• [Exercise prompt]:
Each entry below is to be copied out exactly and in full.

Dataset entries
↓

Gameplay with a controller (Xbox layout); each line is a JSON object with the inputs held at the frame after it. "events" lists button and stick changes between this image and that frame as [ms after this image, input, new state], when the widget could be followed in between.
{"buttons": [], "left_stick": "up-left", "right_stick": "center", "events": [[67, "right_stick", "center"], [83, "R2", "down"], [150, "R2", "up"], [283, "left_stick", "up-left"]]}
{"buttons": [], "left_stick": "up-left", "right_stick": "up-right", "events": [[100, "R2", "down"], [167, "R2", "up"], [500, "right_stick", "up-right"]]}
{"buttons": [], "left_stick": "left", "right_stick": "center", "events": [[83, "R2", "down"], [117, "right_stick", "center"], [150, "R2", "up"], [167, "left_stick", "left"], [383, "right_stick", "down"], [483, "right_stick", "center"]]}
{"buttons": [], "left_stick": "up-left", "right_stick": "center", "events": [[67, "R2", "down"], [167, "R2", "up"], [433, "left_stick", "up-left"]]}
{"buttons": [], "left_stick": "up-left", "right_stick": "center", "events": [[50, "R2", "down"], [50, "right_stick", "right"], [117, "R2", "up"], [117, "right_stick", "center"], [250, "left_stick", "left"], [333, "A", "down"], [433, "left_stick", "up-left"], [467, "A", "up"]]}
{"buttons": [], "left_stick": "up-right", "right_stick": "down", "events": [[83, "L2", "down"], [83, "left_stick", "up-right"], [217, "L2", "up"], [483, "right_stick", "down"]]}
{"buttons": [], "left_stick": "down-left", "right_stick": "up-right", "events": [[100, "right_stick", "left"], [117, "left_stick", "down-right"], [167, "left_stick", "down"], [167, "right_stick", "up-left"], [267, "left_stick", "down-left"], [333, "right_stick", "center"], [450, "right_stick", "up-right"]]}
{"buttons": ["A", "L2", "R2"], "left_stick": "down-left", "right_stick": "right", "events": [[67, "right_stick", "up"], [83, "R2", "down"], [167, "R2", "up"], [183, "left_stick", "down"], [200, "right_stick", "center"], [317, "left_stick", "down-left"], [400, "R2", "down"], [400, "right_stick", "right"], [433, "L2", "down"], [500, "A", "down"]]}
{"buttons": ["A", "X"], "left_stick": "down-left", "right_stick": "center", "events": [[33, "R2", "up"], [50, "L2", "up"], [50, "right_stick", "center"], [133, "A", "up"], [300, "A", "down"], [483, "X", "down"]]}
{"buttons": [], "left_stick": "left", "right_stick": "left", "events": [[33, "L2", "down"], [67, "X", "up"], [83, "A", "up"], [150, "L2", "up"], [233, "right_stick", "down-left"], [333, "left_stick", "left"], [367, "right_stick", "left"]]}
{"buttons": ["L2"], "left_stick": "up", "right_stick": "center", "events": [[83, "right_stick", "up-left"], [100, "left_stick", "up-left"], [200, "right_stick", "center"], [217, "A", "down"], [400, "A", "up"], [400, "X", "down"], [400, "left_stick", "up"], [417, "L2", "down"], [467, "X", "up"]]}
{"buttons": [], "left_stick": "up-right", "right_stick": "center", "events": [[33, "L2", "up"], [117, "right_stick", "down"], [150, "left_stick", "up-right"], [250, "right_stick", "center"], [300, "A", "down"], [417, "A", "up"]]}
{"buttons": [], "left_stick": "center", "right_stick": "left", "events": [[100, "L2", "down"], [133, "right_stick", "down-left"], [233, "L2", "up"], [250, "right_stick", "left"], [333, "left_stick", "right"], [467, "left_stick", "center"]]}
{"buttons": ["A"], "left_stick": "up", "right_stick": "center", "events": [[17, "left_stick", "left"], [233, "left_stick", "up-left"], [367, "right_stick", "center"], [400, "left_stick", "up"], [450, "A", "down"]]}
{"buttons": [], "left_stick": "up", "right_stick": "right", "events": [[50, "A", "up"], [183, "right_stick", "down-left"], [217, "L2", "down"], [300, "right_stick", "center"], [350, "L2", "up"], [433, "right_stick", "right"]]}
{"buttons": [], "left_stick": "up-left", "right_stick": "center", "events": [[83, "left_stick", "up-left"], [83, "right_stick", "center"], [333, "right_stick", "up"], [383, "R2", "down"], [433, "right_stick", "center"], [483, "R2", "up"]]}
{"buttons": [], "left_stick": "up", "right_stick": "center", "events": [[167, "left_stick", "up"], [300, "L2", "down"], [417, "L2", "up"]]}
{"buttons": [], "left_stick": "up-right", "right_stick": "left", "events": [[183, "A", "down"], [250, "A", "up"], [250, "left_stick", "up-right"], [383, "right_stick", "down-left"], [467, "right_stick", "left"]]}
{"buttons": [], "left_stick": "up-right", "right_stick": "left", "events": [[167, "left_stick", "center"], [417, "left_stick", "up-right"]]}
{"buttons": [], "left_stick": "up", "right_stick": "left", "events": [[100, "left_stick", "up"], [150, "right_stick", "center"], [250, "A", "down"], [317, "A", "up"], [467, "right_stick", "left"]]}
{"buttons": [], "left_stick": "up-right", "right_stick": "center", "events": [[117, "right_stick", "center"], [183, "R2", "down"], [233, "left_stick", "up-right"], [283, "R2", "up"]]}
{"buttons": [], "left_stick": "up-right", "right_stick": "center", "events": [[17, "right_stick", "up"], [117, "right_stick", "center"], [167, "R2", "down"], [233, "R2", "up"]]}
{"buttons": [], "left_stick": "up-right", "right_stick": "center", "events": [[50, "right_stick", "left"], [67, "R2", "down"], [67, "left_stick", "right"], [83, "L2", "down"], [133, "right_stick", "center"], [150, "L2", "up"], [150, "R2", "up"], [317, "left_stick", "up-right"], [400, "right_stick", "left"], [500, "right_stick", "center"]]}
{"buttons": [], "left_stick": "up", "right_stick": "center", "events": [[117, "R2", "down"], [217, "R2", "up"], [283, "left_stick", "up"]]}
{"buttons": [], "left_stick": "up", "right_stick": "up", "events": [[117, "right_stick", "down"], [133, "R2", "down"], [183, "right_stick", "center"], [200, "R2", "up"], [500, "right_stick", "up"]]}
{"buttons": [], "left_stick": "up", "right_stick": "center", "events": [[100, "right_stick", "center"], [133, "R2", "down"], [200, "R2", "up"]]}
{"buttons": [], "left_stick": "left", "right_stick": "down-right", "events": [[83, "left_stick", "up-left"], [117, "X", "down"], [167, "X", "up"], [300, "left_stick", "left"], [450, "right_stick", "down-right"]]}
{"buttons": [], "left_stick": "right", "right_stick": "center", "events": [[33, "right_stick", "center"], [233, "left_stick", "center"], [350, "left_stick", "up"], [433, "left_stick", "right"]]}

↑

• [Exercise solution]:
Gameplay with a controller (Xbox layout); each line is a JSON object with the inputs held at the frame after it. "events" lists button and stick changes between this image and that frame as [ms after this image, input, new state], when the widget could be followed in between.
{"buttons": [], "left_stick": "up-left", "right_stick": "center", "events": [[67, "right_stick", "center"], [83, "R2", "down"], [150, "R2", "up"], [283, "left_stick", "up-left"]]}
{"buttons": [], "left_stick": "up-left", "right_stick": "up-right", "events": [[100, "R2", "down"], [167, "R2", "up"], [500, "right_stick", "up-right"]]}
{"buttons": [], "left_stick": "left", "right_stick": "center", "events": [[83, "R2", "down"], [117, "right_stick", "center"], [150, "R2", "up"], [167, "left_stick", "left"], [383, "right_stick", "down"], [483, "right_stick", "center"]]}
{"buttons": [], "left_stick": "up-left", "right_stick": "center", "events": [[67, "R2", "down"], [167, "R2", "up"], [433, "left_stick", "up-left"]]}
{"buttons": [], "left_stick": "up-left", "right_stick": "center", "events": [[50, "R2", "down"], [50, "right_stick", "right"], [117, "R2", "up"], [117, "right_stick", "center"], [250, "left_stick", "left"], [333, "A", "down"], [433, "left_stick", "up-left"], [467, "A", "up"]]}
{"buttons": [], "left_stick": "up-right", "right_stick": "down", "events": [[83, "L2", "down"], [83, "left_stick", "up-right"], [217, "L2", "up"], [483, "right_stick", "down"]]}
{"buttons": [], "left_stick": "down-left", "right_stick": "up-right", "events": [[100, "right_stick", "left"], [117, "left_stick", "down-right"], [167, "left_stick", "down"], [167, "right_stick", "up-left"], [267, "left_stick", "down-left"], [333, "right_stick", "center"], [450, "right_stick", "up-right"]]}
{"buttons": ["A", "L2", "R2"], "left_stick": "down-left", "right_stick": "right", "events": [[67, "right_stick", "up"], [83, "R2", "down"], [167, "R2", "up"], [183, "left_stick", "down"], [200, "right_stick", "center"], [317, "left_stick", "down-left"], [400, "R2", "down"], [400, "right_stick", "right"], [433, "L2", "down"], [500, "A", "down"]]}
{"buttons": ["A", "X"], "left_stick": "down-left", "right_stick": "center", "events": [[33, "R2", "up"], [50, "L2", "up"], [50, "right_stick", "center"], [133, "A", "up"], [300, "A", "down"], [483, "X", "down"]]}
{"buttons": [], "left_stick": "left", "right_stick": "left", "events": [[33, "L2", "down"], [67, "X", "up"], [83, "A", "up"], [150, "L2", "up"], [233, "right_stick", "down-left"], [333, "left_stick", "left"], [367, "right_stick", "left"]]}
{"buttons": ["L2"], "left_stick": "up", "right_stick": "center", "events": [[83, "right_stick", "up-left"], [100, "left_stick", "up-left"], [200, "right_stick", "center"], [217, "A", "down"], [400, "A", "up"], [400, "X", "down"], [400, "left_stick", "up"], [417, "L2", "down"], [467, "X", "up"]]}
{"buttons": [], "left_stick": "up-right", "right_stick": "center", "events": [[33, "L2", "up"], [117, "right_stick", "down"], [150, "left_stick", "up-right"], [250, "right_stick", "center"], [300, "A", "down"], [417, "A", "up"]]}
{"buttons": [], "left_stick": "center", "right_stick": "left", "events": [[100, "L2", "down"], [133, "right_stick", "down-left"], [233, "L2", "up"], [250, "right_stick", "left"], [333, "left_stick", "right"], [467, "left_stick", "center"]]}
{"buttons": ["A"], "left_stick": "up", "right_stick": "center", "events": [[17, "left_stick", "left"], [233, "left_stick", "up-left"], [367, "right_stick", "center"], [400, "left_stick", "up"], [450, "A", "down"]]}
{"buttons": [], "left_stick": "up", "right_stick": "right", "events": [[50, "A", "up"], [183, "right_stick", "down-left"], [217, "L2", "down"], [300, "right_stick", "center"], [350, "L2", "up"], [433, "right_stick", "right"]]}
{"buttons": [], "left_stick": "up-left", "right_stick": "center", "events": [[83, "left_stick", "up-left"], [83, "right_stick", "center"], [333, "right_stick", "up"], [383, "R2", "down"], [433, "right_stick", "center"], [483, "R2", "up"]]}
{"buttons": [], "left_stick": "up", "right_stick": "center", "events": [[167, "left_stick", "up"], [300, "L2", "down"], [417, "L2", "up"]]}
{"buttons": [], "left_stick": "up-right", "right_stick": "left", "events": [[183, "A", "down"], [250, "A", "up"], [250, "left_stick", "up-right"], [383, "right_stick", "down-left"], [467, "right_stick", "left"]]}
{"buttons": [], "left_stick": "up-right", "right_stick": "left", "events": [[167, "left_stick", "center"], [417, "left_stick", "up-right"]]}
{"buttons": [], "left_stick": "up", "right_stick": "left", "events": [[100, "left_stick", "up"], [150, "right_stick", "center"], [250, "A", "down"], [317, "A", "up"], [467, "right_stick", "left"]]}
{"buttons": [], "left_stick": "up-right", "right_stick": "center", "events": [[117, "right_stick", "center"], [183, "R2", "down"], [233, "left_stick", "up-right"], [283, "R2", "up"]]}
{"buttons": [], "left_stick": "up-right", "right_stick": "center", "events": [[17, "right_stick", "up"], [117, "right_stick", "center"], [167, "R2", "down"], [233, "R2", "up"]]}
{"buttons": [], "left_stick": "up-right", "right_stick": "center", "events": [[50, "right_stick", "left"], [67, "R2", "down"], [67, "left_stick", "right"], [83, "L2", "down"], [133, "right_stick", "center"], [150, "L2", "up"], [150, "R2", "up"], [317, "left_stick", "up-right"], [400, "right_stick", "left"], [500, "right_stick", "center"]]}
{"buttons": [], "left_stick": "up", "right_stick": "center", "events": [[117, "R2", "down"], [217, "R2", "up"], [283, "left_stick", "up"]]}
{"buttons": [], "left_stick": "up", "right_stick": "up", "events": [[117, "right_stick", "down"], [133, "R2", "down"], [183, "right_stick", "center"], [200, "R2", "up"], [500, "right_stick", "up"]]}
{"buttons": [], "left_stick": "up", "right_stick": "center", "events": [[100, "right_stick", "center"], [133, "R2", "down"], [200, "R2", "up"]]}
{"buttons": [], "left_stick": "left", "right_stick": "down-right", "events": [[83, "left_stick", "up-left"], [117, "X", "down"], [167, "X", "up"], [300, "left_stick", "left"], [450, "right_stick", "down-right"]]}
{"buttons": [], "left_stick": "right", "right_stick": "center", "events": [[33, "right_stick", "center"], [233, "left_stick", "center"], [350, "left_stick", "up"], [433, "left_stick", "right"]]}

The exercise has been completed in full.